Assigned task.
What is needed here is an exact printout of the data, with no pictures included.

Dataset records.
╔══

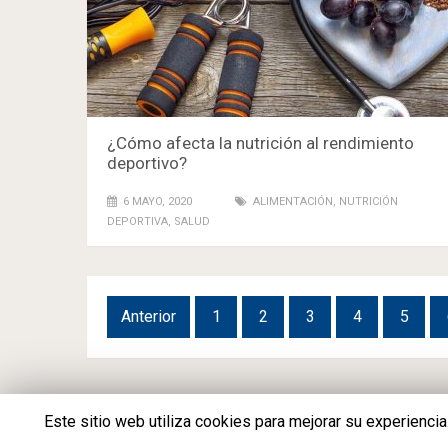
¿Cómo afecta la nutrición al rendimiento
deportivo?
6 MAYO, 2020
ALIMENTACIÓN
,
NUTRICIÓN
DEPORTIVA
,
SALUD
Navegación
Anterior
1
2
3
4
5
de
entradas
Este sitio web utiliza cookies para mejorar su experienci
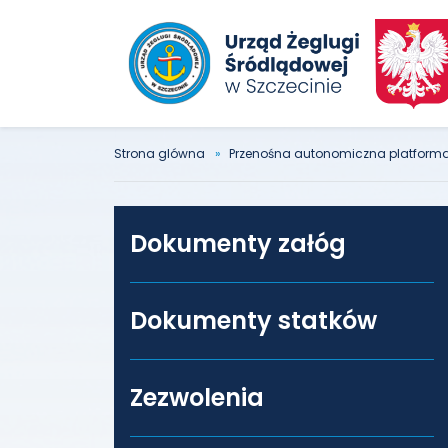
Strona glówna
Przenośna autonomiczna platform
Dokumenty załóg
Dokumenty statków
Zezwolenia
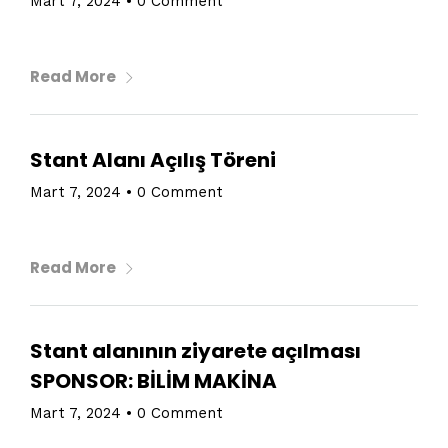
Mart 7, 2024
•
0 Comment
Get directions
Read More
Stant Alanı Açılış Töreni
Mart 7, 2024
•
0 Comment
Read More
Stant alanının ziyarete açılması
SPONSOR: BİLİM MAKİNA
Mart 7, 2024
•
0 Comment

╚══

Solved exercise.
¿Cómo afecta la nutrición al rendimiento
deportivo?
6 MAYO, 2020
ALIMENTACIÓN
,
NUTRICIÓN
DEPORTIVA
,
SALUD
Navegación
Anterior
1
2
3
4
5
de
entradas
Este sitio web utiliza cookies para mejorar su experienci
Strona glówna
Przenośna autonomiczna platform
Dokumenty załóg
Dokumenty statków
Zezwolenia
Mart 7, 2024
•
0 Comment
Get directions
Read More
Stant Alanı Açılış Töreni
Mart 7, 2024
•
0 Comment
Read More
Stant alanının ziyarete açılması
SPONSOR: BİLİM MAKİNA
Mart 7, 2024
•
0 Comment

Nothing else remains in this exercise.